3. ID.; ID.; ID.; ABSENCE OF
AGREEMENT AS TO
CONTRIBUTIONS OF ITEMS OF
PRODUCTION NEGATES
EXISTENCE THEREOF. As
defined under Section 5(a) and (b) of
Republic Act No. 1199 as amended,
Macaya may not be considered a
tenant and Manotok as a landholder.
Significant, as the trial court noted, is
that the parties have not agreed as to
their contributions of the several items
of productions such as expenses for
transplanting, fertilizers, weeding and
application of insecticides, etc. It
should also be noted that from 1967
to the present, Macaya did not deliver
any cavans of palay to the petitioners
as the latter felt that if Macaya could
no longer deliver the twenty (20)
::::::::
* **Work instruction 1**
Please decide whether each statement agrees with the tenancy excerpt, answering yes or no and quoting the words from it that settle the matter: (a) The trial court noted that the parties had not agreed on their contributions to the items of production. (b) Macaya delivered cavans of palay to the petitioners from 1967 onward. (c) Under Republic Act No. 1199 as amended, Macaya may be considered a tenant.
* **Work instruction 2**
Answer these questions from the tenancy excerpt:
(a) Which sections of Republic Act No. 1199 does it cite?
(b) What items of production does it list as examples?
(c) From what year has Macaya not delivered palay to the petitioners?
* **Work instruction 3**
In the tenancy excerpt, copy the passage from "3. ID.; ID.;" up to and including "as a landholder.", substituting "landowner" for "landholder".
::::::::
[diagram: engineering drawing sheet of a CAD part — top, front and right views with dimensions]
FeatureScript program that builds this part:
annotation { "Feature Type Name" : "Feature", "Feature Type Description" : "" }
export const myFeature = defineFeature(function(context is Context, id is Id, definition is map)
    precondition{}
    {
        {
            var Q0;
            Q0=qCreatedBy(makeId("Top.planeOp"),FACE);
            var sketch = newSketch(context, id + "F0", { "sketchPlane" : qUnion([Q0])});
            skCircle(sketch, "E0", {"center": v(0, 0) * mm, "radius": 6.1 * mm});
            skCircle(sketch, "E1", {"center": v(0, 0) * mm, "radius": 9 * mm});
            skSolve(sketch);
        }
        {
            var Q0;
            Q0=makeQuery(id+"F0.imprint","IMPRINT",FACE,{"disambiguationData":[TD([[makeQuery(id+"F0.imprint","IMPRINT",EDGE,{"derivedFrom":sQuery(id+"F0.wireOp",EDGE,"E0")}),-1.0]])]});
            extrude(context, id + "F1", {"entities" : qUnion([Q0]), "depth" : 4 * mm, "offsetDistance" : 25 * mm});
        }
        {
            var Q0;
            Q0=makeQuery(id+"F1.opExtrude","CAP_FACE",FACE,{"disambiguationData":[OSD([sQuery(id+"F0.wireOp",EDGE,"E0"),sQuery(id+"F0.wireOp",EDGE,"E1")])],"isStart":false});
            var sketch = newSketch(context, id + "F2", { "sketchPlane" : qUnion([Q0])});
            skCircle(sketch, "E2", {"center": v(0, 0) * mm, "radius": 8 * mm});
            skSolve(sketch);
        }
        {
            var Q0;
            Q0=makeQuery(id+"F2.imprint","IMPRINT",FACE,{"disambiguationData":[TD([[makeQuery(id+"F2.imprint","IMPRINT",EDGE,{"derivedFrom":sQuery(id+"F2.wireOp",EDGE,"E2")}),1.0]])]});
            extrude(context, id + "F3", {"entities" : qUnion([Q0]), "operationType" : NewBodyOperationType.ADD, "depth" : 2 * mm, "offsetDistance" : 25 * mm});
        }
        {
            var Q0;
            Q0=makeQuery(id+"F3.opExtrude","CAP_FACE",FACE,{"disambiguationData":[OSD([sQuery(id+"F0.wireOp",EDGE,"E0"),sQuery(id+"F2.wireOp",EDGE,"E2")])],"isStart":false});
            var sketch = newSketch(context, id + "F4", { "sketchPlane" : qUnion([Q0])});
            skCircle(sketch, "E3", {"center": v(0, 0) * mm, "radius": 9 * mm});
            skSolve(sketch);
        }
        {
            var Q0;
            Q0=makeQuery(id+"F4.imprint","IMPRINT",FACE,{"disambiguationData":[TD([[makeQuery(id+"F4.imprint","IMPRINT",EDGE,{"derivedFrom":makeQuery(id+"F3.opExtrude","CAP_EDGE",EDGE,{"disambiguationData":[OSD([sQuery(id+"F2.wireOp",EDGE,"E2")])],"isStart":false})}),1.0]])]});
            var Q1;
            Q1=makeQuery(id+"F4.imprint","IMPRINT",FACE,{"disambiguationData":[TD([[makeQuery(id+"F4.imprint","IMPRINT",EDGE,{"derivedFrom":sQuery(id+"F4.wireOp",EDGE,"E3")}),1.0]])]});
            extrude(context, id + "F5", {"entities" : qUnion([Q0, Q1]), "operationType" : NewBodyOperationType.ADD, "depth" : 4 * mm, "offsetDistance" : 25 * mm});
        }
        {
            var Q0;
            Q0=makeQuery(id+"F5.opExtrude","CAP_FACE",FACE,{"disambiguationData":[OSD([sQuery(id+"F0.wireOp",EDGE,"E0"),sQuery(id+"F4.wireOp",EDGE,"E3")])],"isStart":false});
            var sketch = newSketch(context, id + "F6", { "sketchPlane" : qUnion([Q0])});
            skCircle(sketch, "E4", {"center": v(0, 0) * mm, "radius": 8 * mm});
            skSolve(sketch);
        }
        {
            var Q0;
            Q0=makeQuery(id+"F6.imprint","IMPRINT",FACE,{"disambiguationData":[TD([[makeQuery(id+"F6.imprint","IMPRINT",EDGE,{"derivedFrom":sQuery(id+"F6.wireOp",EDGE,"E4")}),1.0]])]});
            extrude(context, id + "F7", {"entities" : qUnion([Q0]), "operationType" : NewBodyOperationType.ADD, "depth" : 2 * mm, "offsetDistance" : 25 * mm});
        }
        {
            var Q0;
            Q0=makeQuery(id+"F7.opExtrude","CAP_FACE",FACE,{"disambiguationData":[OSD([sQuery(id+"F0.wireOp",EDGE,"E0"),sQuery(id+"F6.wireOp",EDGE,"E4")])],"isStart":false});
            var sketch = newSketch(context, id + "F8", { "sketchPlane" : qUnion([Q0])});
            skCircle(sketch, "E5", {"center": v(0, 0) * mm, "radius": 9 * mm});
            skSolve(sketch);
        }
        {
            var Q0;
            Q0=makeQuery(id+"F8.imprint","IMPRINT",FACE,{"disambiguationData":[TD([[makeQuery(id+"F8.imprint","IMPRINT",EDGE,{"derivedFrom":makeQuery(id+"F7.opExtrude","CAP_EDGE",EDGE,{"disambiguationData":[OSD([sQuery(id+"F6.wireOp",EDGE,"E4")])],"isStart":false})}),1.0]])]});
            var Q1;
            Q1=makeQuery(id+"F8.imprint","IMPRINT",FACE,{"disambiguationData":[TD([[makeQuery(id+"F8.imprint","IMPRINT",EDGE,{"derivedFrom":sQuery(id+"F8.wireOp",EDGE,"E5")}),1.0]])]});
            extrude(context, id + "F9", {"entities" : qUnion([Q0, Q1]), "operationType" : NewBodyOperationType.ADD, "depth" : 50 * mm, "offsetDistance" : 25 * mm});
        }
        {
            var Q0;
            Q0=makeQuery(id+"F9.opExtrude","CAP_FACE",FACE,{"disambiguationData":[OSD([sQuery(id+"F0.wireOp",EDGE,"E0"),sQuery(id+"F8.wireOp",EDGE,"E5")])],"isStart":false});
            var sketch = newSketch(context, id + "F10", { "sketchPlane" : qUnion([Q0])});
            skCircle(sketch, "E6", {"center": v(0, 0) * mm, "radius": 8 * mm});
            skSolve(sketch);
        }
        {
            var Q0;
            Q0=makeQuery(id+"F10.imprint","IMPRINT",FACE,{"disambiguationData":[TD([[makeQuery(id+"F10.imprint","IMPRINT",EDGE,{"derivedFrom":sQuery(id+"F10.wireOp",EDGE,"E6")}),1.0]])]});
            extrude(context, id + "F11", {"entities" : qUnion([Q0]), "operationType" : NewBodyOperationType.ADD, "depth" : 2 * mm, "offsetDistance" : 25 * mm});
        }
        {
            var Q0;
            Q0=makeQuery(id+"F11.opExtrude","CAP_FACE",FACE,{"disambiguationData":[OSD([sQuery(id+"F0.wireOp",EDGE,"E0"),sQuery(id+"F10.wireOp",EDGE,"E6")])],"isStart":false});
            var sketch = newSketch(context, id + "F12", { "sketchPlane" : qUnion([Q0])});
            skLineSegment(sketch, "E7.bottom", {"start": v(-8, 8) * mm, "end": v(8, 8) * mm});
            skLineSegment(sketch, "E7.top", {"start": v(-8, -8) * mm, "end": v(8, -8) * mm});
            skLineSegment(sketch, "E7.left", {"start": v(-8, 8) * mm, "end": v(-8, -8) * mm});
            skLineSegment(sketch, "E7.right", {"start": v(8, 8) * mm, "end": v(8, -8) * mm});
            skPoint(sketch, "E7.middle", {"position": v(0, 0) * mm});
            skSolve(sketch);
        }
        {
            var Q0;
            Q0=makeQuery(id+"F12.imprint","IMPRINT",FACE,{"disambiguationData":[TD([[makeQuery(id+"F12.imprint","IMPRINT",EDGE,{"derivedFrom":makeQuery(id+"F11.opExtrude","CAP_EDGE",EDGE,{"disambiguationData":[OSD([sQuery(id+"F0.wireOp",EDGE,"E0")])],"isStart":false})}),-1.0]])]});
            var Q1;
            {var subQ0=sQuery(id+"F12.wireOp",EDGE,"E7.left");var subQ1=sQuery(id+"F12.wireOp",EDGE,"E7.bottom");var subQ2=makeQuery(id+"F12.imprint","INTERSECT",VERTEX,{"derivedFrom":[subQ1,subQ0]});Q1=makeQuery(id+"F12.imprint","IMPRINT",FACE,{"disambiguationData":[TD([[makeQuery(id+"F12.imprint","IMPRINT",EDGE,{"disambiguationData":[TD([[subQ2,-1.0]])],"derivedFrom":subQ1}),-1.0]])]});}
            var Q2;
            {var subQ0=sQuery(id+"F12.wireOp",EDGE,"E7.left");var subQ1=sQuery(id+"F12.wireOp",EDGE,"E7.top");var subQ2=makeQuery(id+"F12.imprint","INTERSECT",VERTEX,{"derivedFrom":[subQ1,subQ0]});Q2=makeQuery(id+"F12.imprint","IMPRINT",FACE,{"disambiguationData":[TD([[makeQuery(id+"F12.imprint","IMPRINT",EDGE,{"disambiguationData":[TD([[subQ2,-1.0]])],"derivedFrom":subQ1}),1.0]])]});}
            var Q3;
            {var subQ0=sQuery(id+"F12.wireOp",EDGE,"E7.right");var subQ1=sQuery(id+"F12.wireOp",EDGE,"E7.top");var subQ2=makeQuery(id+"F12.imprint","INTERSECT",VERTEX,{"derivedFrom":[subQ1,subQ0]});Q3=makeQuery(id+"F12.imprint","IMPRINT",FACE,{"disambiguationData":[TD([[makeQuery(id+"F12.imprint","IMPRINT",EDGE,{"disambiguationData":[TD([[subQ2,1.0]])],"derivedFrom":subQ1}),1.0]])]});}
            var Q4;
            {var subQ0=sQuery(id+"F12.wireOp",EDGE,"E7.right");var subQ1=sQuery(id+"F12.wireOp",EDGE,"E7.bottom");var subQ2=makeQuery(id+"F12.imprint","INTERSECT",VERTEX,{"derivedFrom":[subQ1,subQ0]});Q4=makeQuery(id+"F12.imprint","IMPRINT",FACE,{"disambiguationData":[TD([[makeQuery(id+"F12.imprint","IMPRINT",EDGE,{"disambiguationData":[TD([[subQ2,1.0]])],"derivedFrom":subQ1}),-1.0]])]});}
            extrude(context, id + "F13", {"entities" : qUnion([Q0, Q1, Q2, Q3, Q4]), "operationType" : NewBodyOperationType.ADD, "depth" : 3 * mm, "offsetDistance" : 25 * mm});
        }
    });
::::::::
* **Task result 1**
(a) Yes: "Significant, as the trial court noted, is that the parties have not agreed as to their contributions of the several items of productions"
(b) No: "from 1967 to the present, Macaya did not deliver any cavans of palay to the petitioners"
(c) No: "Macaya may not be considered a tenant and Manotok as a landholder"

* **Task result 2**
(a) Section 5(a) and (b)
(b) Expenses for transplanting, fertilizers, weeding and application of insecticides
(c) 1967

* **Task result 3**
3. ID.; ID.; ID.; ABSENCE OF
AGREEMENT AS TO
CONTRIBUTIONS OF ITEMS OF
PRODUCTION NEGATES
EXISTENCE THEREOF. As
defined under Section 5(a) and (b) of
Republic Act No. 1199 as amended,
Macaya may not be considered a
tenant and Manotok as a landowner.